■ **Text shown**:
People you love. Work you care about. Time to kick back and have fun. An impossible dream? Not if you commit to it. Bonnie Schiedel tells how she and four other women took a fresh look at their options and created the lives they wanted.

Last year at this time, I was in my office in downtown Toronto, watching the street scene unwind below. Jennifer Lopez was filming a movie right outside and bike couriers were bobbing and weaving through the traffic. If I could have opened my sooty window, I would have been blasted with the cacophony of city noise and the fizz of energy that lights up an urban centre.
And this year? This year, I am in Ignace, Ont., a northern lakeside town of 1,500 or so. It's 245 kilometres west of Thunder Bay, which, I believe, officially puts me in the Middle of Nowhere as far as my friends and family are concerned. When I look out my window now, I see a trim red-and-white church and a graveled sweep of land spiked with jack pines and wildflowers. I watch the ravens. One flies full tilt at the window and veers up at the very last moment, landing with an audible thump on the roof. I know how he feels--sometimes you get going so fast that you have to make a radical change in direction. I had a good life in Toronto, but it wasn't the life I needed. So, I changed it and I'm starting to find that elusive balance between work and everything else that so many women seem to be seeking.

■ **Task 1**:
Put the records, from their start through the line containing "בפרט נמוכים באופן", into a Markdown table with the columns Row and Line, numbering each row and dropping blank lines. Leave the pictures out.
■ **Task 2**:
Write what comes next in the text about the move from Toronto to Ignace, picking up after its final sentence.

■ **Records**:
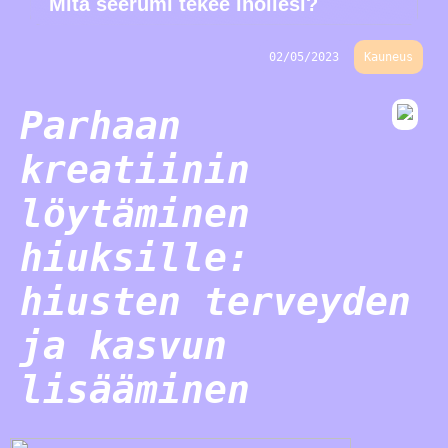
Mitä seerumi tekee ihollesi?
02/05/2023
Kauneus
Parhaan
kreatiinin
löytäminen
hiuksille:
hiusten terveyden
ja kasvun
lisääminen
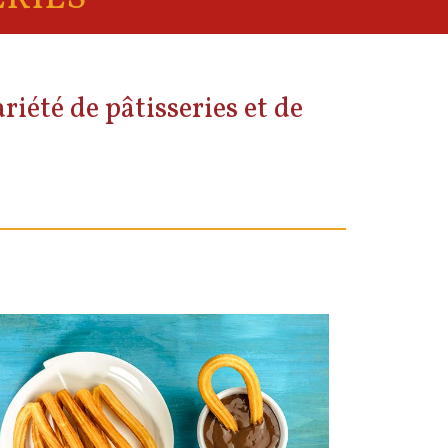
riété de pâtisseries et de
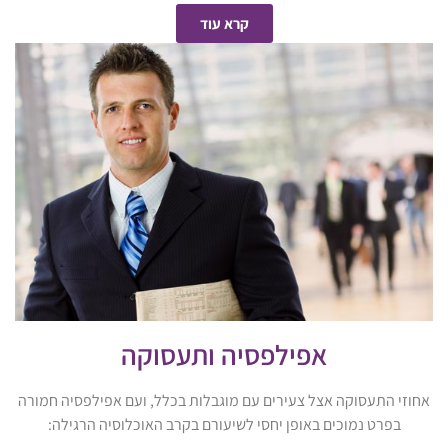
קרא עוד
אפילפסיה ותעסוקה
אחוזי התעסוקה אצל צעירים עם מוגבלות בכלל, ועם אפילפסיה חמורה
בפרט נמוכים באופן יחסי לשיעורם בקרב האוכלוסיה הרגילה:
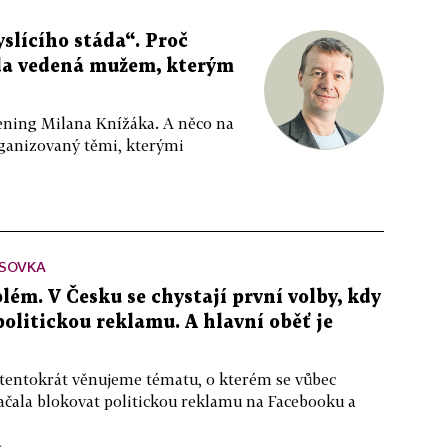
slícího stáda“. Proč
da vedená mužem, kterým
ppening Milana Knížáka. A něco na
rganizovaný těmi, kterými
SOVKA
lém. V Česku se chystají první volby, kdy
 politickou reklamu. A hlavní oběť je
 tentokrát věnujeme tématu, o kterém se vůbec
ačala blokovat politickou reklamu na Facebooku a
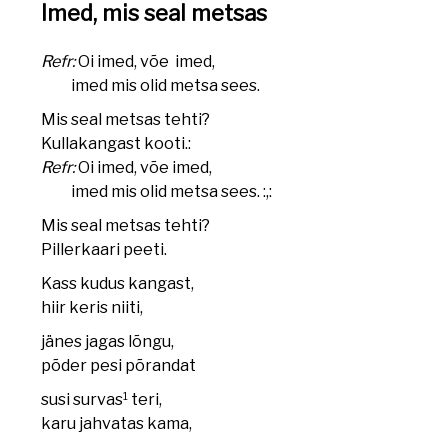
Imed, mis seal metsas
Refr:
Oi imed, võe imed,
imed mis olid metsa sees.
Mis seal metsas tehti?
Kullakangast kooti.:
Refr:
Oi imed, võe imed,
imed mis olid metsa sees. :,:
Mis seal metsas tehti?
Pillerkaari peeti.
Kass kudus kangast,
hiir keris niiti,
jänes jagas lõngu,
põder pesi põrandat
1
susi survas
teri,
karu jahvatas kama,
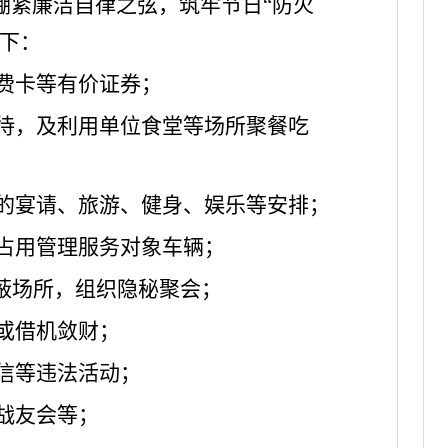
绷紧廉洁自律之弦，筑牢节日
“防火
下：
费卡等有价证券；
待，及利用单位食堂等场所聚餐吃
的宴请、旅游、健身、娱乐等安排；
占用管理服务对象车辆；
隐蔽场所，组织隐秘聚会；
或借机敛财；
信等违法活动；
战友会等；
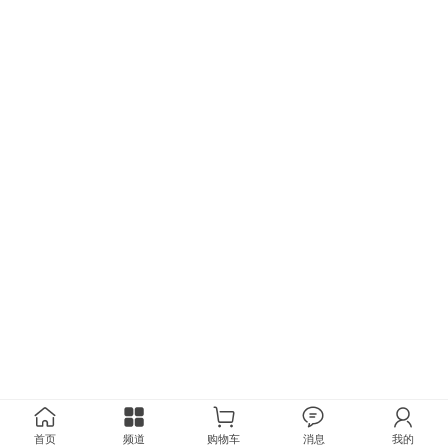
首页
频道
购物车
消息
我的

■ **Task answer 1**:
| Row | Line |
|---|---|
| 1 | Mitä seerumi tekee ihollesi? |
| 2 | 02/05/2023 |
| 3 | Kauneus |
| 4 | Parhaan |
| 5 | kreatiinin |
| 6 | löytäminen |
| 7 | hiuksille: |
| 8 | hiusten terveyden |
| 9 | ja kasvun |
| 10 | lisääminen |
| 11 | riété de pâtisseries et de |
| 12 | קרא עוד |
| 13 | אפילפסיה ותעסוקה |
| 14 | אחוזי התעסוקה אצל צעירים עם מוגבלות בכלל, ועם אפילפסיה חמורה |
| 15 | בפרט נמוכים באופן יחסי לשיעורם בקרב האוכלוסיה הרגילה: |

■ **Task answer 2**:
Achieving work-life balance is tricky - you know when you've got it and you know when you haven't, but no one can give you a map and show you how to get there. That's because a sense of equilibrium is as personal as a fingerprint. If you're a single workaholic, maybe it means choosing one night a week when you refuse to work late and have popcorn for dinner so you can attend a conversational Spanish course instead. If you're up to your eyeballs in motherhood, perhaps you get there by making a trade with your neighbour: she watches your kids for an hour and you and your partner walk her dog and grab some couple time.
Being balanced isn't a permanent state either - subtract a colleague at work, add a renovation at home or multiply chicken pox by two kids and your life changes so fast you can get whiplash. I'm not talking about a static existence, where you have every last detail figured out. (Booor-ing.) On the most basic level, balance simply means finding time for yourself, the people you care about and your job, without sacrificing one for the other.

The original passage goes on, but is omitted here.